BROOKSVILLE — A horticulture specialist with a strong interest in food and water safety has joined the Hernando County Cooperative Extension Service.
William Lester, 52, a University of Florida graduate with a doctorate in plant disease, will fill a role as urban and commercial horticulture agent. He succeeds Jim Moll, whose assignment had been limited to urban horticulture. Moll has taken a similar job with the Pasco County Cooperative Extension Service.
Ironically, Lester noted, his first day on the job, Nov. 12, coincided with the County Commission adopting its first ordinance regulating fertilizer applications in Hernando County.
While the ordinance applies to commercial applicators, Lester said, "We need to put together programs for urban users to protect water resources in the county.
"We'll be working with the county and city and the Southwest Florida Water Management District to put together web-based programs along with face-to-face classes to teach proper use of fertilizer and problems that have come up with Weeki Wachee Spring and other springs in the county."
As for commercial horticulture endeavors, Lester said his primary aim will be to educate the small growers of fruits and vegetables about food safety.

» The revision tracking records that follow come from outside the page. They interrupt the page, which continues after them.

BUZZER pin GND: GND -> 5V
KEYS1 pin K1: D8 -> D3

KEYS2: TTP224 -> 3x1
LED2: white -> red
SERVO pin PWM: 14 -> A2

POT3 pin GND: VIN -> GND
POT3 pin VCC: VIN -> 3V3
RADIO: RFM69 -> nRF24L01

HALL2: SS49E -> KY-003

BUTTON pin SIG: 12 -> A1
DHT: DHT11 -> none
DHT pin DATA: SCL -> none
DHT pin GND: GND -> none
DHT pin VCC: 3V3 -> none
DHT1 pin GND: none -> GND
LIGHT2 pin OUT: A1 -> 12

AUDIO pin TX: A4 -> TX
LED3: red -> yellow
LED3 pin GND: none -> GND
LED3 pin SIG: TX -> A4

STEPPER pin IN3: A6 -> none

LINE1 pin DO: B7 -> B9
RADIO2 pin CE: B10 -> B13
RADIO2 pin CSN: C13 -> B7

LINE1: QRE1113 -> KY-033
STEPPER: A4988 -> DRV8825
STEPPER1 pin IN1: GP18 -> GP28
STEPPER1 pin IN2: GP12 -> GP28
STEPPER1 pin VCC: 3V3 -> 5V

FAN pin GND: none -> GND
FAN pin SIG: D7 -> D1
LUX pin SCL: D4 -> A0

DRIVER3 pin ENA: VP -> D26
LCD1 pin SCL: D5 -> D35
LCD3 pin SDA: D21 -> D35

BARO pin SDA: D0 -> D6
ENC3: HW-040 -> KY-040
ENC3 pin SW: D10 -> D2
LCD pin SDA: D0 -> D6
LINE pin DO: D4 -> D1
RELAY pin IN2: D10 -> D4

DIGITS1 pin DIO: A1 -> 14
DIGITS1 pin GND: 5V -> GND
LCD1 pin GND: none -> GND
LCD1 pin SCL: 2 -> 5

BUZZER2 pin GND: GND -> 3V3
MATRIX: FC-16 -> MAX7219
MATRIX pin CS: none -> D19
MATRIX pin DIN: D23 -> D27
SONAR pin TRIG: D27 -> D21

Also, Lester will work with commercial nurseries, whose output ranks No. 1 in value among horticultural products grown in the county.
Although produce from Hernando growers is sold mainly at fresh markets rather than processed, Lester said growers must take steps to prevent bacteria such as salmonella and E. coli from entering the food chain.
Hernando extension service director Stacy Strickland said Lester is an authority on farm food safety.
The federal Food and Drug Administration is in the process, Lester noted, of writing new rules for the Food Safety Act.
"Mostly the law applies to large growers, but it's still important to small growers because they have a liability issue," he said.
The new agent is putting together a list of food growers whom he intends to visit.
Lester envisions dividing his time equally between urban and commercial horticulture concerns. He will also oversee the county's master gardeners program, work with gardening clubs and homeowners' associations, and teach entomology at the regional 4-H camp.
Strickland said the Lester's salary is "in the high $40s." The county government pays 85 percent; the rest, along with benefits, is paid by the University of Florida Cooperative Extension Service.
Lester, who has lived most of his life in Florida, earned a bachelor's degree from UF in horticulture science, specializing in organic and sustainable crop production. As he earned his doctorate, he served internships in a community-supported agriculture program and in extension, both in Volusia County and at the University of Florida Citrus Research Center in Lake Alfred.
He and his wife, Nora Kramer, are looking to relocate to Hernando County.